What this task involves => Below are the entries; set down each of them exactly.

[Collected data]
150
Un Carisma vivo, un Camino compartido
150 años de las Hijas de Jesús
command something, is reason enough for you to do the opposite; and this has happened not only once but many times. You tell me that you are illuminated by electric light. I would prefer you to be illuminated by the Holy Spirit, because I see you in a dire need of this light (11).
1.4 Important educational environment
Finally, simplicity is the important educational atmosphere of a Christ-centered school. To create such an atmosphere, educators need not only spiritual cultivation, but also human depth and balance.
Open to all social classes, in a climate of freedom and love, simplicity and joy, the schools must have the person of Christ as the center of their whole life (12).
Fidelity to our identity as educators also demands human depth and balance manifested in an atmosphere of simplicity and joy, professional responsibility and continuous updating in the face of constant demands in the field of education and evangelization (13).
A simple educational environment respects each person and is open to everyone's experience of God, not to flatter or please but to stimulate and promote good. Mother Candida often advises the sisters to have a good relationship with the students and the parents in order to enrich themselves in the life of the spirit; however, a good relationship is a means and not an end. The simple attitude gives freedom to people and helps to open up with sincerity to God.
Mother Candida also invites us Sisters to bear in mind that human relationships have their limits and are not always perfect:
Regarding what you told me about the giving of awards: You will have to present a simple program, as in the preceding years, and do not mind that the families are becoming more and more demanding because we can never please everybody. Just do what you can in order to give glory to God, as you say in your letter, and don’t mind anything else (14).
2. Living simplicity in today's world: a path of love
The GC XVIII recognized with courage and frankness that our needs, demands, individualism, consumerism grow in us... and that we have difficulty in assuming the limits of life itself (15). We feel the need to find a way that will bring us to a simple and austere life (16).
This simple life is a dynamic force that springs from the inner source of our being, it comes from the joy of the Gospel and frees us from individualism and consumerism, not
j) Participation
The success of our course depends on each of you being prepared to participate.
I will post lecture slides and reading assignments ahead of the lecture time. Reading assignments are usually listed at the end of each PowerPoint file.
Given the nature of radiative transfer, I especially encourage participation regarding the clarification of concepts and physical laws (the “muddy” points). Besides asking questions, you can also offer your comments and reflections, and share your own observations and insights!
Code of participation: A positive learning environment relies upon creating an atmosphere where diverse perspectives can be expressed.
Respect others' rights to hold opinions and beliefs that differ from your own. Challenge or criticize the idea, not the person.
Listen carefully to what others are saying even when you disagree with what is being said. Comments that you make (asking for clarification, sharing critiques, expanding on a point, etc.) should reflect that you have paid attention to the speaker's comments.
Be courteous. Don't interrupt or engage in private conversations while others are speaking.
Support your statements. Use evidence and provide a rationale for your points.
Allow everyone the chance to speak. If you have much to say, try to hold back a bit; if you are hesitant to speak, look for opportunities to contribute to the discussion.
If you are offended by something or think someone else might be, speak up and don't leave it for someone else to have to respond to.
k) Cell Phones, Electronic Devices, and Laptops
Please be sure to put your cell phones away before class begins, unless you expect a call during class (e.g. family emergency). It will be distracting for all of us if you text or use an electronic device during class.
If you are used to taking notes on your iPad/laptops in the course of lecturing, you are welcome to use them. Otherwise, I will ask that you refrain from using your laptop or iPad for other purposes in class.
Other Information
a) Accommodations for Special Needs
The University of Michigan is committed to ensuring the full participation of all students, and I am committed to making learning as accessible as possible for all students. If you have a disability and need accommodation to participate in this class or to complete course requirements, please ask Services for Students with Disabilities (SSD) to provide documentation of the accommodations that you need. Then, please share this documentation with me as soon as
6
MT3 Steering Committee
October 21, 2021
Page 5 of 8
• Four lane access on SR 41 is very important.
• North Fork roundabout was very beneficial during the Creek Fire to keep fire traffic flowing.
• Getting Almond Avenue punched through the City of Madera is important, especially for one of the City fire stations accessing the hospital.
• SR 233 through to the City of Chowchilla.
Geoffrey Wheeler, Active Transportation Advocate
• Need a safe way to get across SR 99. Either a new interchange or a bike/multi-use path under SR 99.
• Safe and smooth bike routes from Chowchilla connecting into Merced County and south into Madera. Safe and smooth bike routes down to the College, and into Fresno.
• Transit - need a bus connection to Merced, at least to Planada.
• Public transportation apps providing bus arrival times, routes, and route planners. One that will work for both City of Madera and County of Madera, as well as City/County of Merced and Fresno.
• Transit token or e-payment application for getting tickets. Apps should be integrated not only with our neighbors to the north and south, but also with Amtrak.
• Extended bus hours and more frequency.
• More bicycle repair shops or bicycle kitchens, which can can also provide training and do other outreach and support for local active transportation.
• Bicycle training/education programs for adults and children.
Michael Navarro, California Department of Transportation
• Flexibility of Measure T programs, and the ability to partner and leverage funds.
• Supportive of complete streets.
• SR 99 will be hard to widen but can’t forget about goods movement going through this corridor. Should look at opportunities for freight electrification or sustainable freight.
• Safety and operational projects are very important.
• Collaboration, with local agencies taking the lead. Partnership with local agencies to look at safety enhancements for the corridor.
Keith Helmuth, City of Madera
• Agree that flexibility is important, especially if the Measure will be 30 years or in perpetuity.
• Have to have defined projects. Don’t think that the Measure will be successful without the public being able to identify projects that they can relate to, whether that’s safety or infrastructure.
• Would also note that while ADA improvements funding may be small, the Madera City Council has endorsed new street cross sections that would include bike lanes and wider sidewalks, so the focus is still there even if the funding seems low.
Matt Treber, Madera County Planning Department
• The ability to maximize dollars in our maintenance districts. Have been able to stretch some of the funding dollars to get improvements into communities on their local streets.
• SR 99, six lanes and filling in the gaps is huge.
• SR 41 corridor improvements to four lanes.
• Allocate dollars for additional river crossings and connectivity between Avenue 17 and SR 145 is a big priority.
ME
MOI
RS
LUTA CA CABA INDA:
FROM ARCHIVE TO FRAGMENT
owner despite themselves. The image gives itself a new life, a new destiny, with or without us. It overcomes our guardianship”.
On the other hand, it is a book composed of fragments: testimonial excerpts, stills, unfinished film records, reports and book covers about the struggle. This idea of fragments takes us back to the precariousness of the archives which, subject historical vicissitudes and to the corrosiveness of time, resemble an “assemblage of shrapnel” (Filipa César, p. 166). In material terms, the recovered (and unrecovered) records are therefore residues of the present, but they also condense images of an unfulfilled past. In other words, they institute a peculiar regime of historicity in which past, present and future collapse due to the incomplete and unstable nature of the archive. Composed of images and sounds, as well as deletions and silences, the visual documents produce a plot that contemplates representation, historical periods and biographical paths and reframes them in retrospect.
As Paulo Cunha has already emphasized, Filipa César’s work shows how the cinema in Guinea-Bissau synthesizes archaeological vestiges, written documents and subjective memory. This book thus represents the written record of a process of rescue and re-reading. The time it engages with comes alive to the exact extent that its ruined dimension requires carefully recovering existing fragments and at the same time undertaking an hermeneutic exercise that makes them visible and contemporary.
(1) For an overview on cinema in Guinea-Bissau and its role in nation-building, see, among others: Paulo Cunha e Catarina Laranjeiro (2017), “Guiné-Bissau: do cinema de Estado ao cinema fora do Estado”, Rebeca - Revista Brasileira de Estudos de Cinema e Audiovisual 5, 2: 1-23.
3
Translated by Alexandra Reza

Solution to the problem =>
150
Un Carisma vivo, un Camino compartido
150 años de las Hijas de Jesús
command something, is reason enough for you to do the opposite; and this has happened not only once but many times. You tell me that you are illuminated by electric light. I would prefer you to be illuminated by the Holy Spirit, because I see you in a dire need of this light (11).
1.4 Important educational environment
Finally, simplicity is the important educational atmosphere of a Christ-centered school. To create such an atmosphere, educators need not only spiritual cultivation, but also human depth and balance.
Open to all social classes, in a climate of freedom and love, simplicity and joy, the schools must have the person of Christ as the center of their whole life (12).
Fidelity to our identity as educators also demands human depth and balance manifested in an atmosphere of simplicity and joy, professional responsibility and continuous updating in the face of constant demands in the field of education and evangelization (13).
A simple educational environment respects each person and is open to everyone's experience of God, not to flatter or please but to stimulate and promote good. Mother Candida often advises the sisters to have a good relationship with the students and the parents in order to enrich themselves in the life of the spirit; however, a good relationship is a means and not an end. The simple attitude gives freedom to people and helps to open up with sincerity to God.
Mother Candida also invites us Sisters to bear in mind that human relationships have their limits and are not always perfect:
Regarding what you told me about the giving of awards: You will have to present a simple program, as in the preceding years, and do not mind that the families are becoming more and more demanding because we can never please everybody. Just do what you can in order to give glory to God, as you say in your letter, and don’t mind anything else (14).
2. Living simplicity in today's world: a path of love
The GC XVIII recognized with courage and frankness that our needs, demands, individualism, consumerism grow in us... and that we have difficulty in assuming the limits of life itself (15). We feel the need to find a way that will bring us to a simple and austere life (16).
This simple life is a dynamic force that springs from the inner source of our being, it comes from the joy of the Gospel and frees us from individualism and consumerism, not
j) Participation
The success of our course depends on each of you being prepared to participate.
I will post lecture slides and reading assignments ahead of the lecture time. Reading assignments are usually listed at the end of each PowerPoint file.
Given the nature of radiative transfer, I especially encourage participation regarding the clarification of concepts and physical laws (the “muddy” points). Besides asking questions, you can also offer your comments and reflections, and share your own observations and insights!
Code of participation: A positive learning environment relies upon creating an atmosphere where diverse perspectives can be expressed.
Respect others' rights to hold opinions and beliefs that differ from your own. Challenge or criticize the idea, not the person.
Listen carefully to what others are saying even when you disagree with what is being said. Comments that you make (asking for clarification, sharing critiques, expanding on a point, etc.) should reflect that you have paid attention to the speaker's comments.
Be courteous. Don't interrupt or engage in private conversations while others are speaking.
Support your statements. Use evidence and provide a rationale for your points.
Allow everyone the chance to speak. If you have much to say, try to hold back a bit; if you are hesitant to speak, look for opportunities to contribute to the discussion.
If you are offended by something or think someone else might be, speak up and don't leave it for someone else to have to respond to.
k) Cell Phones, Electronic Devices, and Laptops
Please be sure to put your cell phones away before class begins, unless you expect a call during class (e.g. family emergency). It will be distracting for all of us if you text or use an electronic device during class.
If you are used to taking notes on your iPad/laptops in the course of lecturing, you are welcome to use them. Otherwise, I will ask that you refrain from using your laptop or iPad for other purposes in class.
Other Information
a) Accommodations for Special Needs
The University of Michigan is committed to ensuring the full participation of all students, and I am committed to making learning as accessible as possible for all students. If you have a disability and need accommodation to participate in this class or to complete course requirements, please ask Services for Students with Disabilities (SSD) to provide documentation of the accommodations that you need. Then, please share this documentation with me as soon as
6
MT3 Steering Committee
October 21, 2021
Page 5 of 8
• Four lane access on SR 41 is very important.
• North Fork roundabout was very beneficial during the Creek Fire to keep fire traffic flowing.
• Getting Almond Avenue punched through the City of Madera is important, especially for one of the City fire stations accessing the hospital.
• SR 233 through to the City of Chowchilla.
Geoffrey Wheeler, Active Transportation Advocate
• Need a safe way to get across SR 99. Either a new interchange or a bike/multi-use path under SR 99.
• Safe and smooth bike routes from Chowchilla connecting into Merced County and south into Madera. Safe and smooth bike routes down to the College, and into Fresno.
• Transit - need a bus connection to Merced, at least to Planada.
• Public transportation apps providing bus arrival times, routes, and route planners. One that will work for both City of Madera and County of Madera, as well as City/County of Merced and Fresno.
• Transit token or e-payment application for getting tickets. Apps should be integrated not only with our neighbors to the north and south, but also with Amtrak.
• Extended bus hours and more frequency.
• More bicycle repair shops or bicycle kitchens, which can can also provide training and do other outreach and support for local active transportation.
• Bicycle training/education programs for adults and children.
Michael Navarro, California Department of Transportation
• Flexibility of Measure T programs, and the ability to partner and leverage funds.
• Supportive of complete streets.
• SR 99 will be hard to widen but can’t forget about goods movement going through this corridor. Should look at opportunities for freight electrification or sustainable freight.
• Safety and operational projects are very important.
• Collaboration, with local agencies taking the lead. Partnership with local agencies to look at safety enhancements for the corridor.
Keith Helmuth, City of Madera
• Agree that flexibility is important, especially if the Measure will be 30 years or in perpetuity.
• Have to have defined projects. Don’t think that the Measure will be successful without the public being able to identify projects that they can relate to, whether that’s safety or infrastructure.
• Would also note that while ADA improvements funding may be small, the Madera City Council has endorsed new street cross sections that would include bike lanes and wider sidewalks, so the focus is still there even if the funding seems low.
Matt Treber, Madera County Planning Department
• The ability to maximize dollars in our maintenance districts. Have been able to stretch some of the funding dollars to get improvements into communities on their local streets.
• SR 99, six lanes and filling in the gaps is huge.
• SR 41 corridor improvements to four lanes.
• Allocate dollars for additional river crossings and connectivity between Avenue 17 and SR 145 is a big priority.
ME
MOI
RS
LUTA CA CABA INDA:
FROM ARCHIVE TO FRAGMENT
owner despite themselves. The image gives itself a new life, a new destiny, with or without us. It overcomes our guardianship”.
On the other hand, it is a book composed of fragments: testimonial excerpts, stills, unfinished film records, reports and book covers about the struggle. This idea of fragments takes us back to the precariousness of the archives which, subject historical vicissitudes and to the corrosiveness of time, resemble an “assemblage of shrapnel” (Filipa César, p. 166). In material terms, the recovered (and unrecovered) records are therefore residues of the present, but they also condense images of an unfulfilled past. In other words, they institute a peculiar regime of historicity in which past, present and future collapse due to the incomplete and unstable nature of the archive. Composed of images and sounds, as well as deletions and silences, the visual documents produce a plot that contemplates representation, historical periods and biographical paths and reframes them in retrospect.
As Paulo Cunha has already emphasized, Filipa César’s work shows how the cinema in Guinea-Bissau synthesizes archaeological vestiges, written documents and subjective memory. This book thus represents the written record of a process of rescue and re-reading. The time it engages with comes alive to the exact extent that its ruined dimension requires carefully recovering existing fragments and at the same time undertaking an hermeneutic exercise that makes them visible and contemporary.
(1) For an overview on cinema in Guinea-Bissau and its role in nation-building, see, among others: Paulo Cunha e Catarina Laranjeiro (2017), “Guiné-Bissau: do cinema de Estado ao cinema fora do Estado”, Rebeca - Revista Brasileira de Estudos de Cinema e Audiovisual 5, 2: 1-23.
3
Translated by Alexandra Reza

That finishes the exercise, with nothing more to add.